Spatial grounding data:
______________________________

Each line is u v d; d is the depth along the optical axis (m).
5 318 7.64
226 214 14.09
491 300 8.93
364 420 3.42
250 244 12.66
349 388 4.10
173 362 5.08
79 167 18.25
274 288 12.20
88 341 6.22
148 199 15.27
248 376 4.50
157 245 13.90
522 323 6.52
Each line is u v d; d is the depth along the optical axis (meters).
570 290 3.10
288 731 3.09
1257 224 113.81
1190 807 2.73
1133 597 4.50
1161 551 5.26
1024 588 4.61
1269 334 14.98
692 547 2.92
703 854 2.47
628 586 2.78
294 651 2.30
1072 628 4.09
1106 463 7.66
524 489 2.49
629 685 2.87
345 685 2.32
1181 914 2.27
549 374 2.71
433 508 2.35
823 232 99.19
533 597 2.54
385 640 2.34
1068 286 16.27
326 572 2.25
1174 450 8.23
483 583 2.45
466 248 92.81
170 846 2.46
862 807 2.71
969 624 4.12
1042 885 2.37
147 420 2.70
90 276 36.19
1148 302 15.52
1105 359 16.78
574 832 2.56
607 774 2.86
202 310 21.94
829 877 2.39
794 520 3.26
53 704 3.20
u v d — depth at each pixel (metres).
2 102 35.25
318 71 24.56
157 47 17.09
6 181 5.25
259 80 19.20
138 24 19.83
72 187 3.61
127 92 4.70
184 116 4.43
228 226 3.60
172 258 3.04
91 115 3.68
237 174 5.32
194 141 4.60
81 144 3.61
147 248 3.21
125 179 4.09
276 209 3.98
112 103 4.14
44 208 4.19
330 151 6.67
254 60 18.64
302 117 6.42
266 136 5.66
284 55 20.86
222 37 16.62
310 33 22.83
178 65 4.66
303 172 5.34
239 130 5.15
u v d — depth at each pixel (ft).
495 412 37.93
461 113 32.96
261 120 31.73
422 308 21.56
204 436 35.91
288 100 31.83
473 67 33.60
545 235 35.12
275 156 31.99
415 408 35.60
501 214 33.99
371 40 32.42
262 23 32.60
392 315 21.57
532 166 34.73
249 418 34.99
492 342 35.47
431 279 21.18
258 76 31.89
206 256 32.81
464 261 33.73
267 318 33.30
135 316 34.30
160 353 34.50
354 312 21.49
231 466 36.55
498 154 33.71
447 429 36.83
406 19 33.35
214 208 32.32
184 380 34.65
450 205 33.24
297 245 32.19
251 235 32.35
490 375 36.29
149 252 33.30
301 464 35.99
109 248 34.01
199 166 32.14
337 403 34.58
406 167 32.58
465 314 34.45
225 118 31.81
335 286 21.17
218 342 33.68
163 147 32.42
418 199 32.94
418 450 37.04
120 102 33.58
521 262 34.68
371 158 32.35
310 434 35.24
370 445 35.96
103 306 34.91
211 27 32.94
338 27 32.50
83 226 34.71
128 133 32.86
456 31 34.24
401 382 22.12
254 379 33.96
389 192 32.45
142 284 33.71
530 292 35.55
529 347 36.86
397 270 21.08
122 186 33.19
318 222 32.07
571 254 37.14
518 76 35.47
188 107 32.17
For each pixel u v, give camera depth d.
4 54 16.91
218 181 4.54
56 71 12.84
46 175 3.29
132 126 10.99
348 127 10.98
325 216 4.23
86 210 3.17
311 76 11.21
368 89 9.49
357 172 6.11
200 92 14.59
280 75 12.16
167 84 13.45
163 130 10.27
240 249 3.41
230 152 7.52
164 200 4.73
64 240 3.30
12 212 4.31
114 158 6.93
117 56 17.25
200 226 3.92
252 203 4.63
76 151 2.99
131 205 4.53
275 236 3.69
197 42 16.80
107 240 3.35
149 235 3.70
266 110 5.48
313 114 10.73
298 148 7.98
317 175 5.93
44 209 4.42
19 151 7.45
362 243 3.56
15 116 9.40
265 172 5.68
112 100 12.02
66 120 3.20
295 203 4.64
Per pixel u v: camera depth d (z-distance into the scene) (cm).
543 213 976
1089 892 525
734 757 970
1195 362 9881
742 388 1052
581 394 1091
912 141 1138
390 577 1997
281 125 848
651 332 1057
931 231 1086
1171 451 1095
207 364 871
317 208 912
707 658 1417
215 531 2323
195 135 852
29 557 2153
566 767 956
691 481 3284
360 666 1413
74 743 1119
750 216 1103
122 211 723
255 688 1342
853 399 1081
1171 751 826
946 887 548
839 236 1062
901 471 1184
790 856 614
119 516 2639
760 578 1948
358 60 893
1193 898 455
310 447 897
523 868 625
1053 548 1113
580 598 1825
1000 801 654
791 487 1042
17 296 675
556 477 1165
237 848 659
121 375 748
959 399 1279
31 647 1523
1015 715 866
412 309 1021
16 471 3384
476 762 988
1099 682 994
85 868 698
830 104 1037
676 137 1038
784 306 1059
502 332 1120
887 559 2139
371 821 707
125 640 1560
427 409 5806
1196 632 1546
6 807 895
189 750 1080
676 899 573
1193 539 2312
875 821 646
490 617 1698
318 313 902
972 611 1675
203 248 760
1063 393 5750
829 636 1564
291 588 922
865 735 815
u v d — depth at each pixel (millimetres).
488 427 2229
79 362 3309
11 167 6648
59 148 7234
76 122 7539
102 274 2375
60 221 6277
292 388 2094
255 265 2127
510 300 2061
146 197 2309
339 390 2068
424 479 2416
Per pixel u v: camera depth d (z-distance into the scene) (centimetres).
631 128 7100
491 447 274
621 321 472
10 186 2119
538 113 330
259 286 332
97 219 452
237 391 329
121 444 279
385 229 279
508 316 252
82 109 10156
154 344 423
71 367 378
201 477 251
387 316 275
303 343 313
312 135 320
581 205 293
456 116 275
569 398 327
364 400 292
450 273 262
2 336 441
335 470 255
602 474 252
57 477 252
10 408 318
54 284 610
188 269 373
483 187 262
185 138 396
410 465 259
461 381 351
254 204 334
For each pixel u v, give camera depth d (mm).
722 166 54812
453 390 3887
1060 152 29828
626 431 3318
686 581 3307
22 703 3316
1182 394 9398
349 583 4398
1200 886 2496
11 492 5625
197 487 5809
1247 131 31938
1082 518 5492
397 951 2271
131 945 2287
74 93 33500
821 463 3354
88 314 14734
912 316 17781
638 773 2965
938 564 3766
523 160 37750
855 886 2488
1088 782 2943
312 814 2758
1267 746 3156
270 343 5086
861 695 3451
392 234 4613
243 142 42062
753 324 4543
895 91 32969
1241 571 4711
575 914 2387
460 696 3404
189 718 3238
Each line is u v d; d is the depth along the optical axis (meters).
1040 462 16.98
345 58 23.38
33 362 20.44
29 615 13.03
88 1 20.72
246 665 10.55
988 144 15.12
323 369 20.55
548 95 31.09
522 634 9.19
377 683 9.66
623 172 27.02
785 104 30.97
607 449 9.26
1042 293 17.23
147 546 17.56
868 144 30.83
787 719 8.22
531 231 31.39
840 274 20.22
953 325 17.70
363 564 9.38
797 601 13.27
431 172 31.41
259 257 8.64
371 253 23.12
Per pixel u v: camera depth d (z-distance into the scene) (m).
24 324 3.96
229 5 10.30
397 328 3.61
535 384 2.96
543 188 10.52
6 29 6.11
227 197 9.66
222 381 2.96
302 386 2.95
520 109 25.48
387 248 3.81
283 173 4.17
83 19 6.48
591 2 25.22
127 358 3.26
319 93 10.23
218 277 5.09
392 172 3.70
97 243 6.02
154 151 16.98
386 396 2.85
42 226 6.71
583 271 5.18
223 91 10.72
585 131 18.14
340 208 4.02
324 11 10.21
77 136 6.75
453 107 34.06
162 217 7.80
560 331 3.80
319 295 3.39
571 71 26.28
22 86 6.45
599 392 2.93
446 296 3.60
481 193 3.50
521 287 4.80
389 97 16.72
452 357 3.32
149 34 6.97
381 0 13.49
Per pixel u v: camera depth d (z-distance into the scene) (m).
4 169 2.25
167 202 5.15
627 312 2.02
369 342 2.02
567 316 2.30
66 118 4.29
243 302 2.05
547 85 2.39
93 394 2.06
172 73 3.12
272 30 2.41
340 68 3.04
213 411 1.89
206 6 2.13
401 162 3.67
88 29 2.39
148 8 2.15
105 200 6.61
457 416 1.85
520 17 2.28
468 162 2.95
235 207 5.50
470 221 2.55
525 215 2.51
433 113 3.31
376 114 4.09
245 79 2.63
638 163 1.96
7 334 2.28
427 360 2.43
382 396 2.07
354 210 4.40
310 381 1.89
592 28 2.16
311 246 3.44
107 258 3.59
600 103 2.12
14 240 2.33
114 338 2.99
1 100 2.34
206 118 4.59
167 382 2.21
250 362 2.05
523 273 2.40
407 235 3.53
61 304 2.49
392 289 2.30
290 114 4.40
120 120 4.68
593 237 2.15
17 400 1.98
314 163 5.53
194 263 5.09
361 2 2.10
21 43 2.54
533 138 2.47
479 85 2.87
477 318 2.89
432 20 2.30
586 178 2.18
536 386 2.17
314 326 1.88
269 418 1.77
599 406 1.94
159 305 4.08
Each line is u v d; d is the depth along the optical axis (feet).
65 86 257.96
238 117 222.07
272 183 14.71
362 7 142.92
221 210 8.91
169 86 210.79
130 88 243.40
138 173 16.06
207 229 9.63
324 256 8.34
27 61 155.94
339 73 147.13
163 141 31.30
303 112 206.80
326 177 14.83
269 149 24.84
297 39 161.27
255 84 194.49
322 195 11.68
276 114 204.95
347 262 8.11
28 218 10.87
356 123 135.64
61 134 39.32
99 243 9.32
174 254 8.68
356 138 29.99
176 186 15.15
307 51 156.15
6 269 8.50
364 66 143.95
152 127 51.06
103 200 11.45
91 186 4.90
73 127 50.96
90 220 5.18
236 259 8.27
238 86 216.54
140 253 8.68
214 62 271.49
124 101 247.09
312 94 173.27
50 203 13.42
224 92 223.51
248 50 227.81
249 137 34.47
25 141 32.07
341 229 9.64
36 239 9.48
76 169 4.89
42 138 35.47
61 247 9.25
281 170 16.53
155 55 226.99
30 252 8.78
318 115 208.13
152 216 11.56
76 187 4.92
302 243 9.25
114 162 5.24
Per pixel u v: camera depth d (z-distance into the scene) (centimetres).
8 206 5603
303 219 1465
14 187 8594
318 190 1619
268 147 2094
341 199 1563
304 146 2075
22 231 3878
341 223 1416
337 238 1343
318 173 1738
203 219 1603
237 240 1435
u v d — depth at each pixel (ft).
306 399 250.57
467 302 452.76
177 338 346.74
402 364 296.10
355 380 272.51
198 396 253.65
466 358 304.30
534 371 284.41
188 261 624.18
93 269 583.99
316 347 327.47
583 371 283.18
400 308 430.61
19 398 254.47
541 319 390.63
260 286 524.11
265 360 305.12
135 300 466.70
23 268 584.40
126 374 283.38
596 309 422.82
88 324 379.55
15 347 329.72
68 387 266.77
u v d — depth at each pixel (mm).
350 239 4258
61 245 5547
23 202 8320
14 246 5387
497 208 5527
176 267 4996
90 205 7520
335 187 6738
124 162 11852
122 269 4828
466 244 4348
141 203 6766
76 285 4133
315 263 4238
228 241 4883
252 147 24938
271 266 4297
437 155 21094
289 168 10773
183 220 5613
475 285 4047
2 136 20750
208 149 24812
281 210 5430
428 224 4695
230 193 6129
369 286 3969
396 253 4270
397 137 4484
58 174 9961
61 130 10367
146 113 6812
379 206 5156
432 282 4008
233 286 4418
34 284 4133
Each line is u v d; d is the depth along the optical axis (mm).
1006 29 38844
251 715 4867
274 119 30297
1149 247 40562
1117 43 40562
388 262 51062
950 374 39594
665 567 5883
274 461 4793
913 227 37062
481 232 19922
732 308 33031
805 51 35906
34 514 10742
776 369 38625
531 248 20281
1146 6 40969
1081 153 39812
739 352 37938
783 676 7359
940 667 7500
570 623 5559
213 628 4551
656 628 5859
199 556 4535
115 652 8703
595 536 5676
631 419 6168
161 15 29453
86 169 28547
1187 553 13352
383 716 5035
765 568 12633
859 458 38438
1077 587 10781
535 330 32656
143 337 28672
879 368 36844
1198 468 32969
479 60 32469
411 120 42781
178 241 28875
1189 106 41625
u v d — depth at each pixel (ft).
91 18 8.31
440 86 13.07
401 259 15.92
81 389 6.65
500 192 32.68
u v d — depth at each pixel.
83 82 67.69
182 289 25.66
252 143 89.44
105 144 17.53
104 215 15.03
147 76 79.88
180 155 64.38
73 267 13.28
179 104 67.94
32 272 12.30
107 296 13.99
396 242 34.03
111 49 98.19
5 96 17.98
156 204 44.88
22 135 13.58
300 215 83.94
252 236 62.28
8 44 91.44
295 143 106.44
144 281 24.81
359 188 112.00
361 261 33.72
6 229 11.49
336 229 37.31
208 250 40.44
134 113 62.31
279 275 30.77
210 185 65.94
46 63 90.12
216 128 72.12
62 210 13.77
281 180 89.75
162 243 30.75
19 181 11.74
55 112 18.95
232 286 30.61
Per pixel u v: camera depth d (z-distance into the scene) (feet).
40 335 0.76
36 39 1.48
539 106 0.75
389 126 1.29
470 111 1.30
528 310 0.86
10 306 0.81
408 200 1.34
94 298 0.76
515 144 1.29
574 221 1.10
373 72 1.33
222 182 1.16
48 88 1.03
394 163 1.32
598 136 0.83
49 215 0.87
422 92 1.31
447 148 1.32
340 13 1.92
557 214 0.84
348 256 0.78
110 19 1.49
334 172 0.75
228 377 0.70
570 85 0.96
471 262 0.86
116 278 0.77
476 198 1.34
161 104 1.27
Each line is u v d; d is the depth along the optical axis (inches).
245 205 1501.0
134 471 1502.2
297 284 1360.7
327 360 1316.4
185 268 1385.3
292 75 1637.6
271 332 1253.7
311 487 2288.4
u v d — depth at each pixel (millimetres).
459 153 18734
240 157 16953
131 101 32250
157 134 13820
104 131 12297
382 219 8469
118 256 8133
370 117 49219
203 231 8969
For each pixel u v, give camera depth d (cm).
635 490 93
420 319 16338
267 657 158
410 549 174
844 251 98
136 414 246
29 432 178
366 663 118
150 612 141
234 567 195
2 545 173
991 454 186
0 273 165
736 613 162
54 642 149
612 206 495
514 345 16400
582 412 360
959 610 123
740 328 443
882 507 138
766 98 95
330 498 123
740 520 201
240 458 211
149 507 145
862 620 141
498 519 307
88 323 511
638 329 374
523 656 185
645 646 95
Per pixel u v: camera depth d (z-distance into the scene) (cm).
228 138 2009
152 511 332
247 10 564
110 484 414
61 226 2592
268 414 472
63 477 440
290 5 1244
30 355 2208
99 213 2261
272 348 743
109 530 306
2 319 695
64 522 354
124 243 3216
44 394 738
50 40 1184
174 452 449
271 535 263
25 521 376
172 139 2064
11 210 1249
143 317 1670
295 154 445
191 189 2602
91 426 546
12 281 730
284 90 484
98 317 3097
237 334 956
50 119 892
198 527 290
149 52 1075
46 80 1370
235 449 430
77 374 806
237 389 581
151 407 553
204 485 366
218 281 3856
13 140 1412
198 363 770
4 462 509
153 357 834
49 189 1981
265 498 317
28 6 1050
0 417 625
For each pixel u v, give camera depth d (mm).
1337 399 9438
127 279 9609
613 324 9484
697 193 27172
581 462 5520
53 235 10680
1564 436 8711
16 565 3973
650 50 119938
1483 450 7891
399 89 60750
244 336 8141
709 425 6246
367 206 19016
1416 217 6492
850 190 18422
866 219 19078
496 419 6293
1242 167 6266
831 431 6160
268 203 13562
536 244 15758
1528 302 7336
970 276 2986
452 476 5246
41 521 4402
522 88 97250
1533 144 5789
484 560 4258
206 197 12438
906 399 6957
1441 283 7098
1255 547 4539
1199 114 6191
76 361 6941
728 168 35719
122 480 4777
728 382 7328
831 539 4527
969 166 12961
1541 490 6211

______________________________

**Work order**:
Return a word-for-word copy of the lines above from the one holding "359 188 112.00" through the one holding "232 286 30.61", with both of them included and nothing besides.

**Result for this task**:
359 188 112.00
361 261 33.72
6 229 11.49
336 229 37.31
208 250 40.44
134 113 62.31
279 275 30.77
210 185 65.94
46 63 90.12
216 128 72.12
62 210 13.77
281 180 89.75
162 243 30.75
19 181 11.74
55 112 18.95
232 286 30.61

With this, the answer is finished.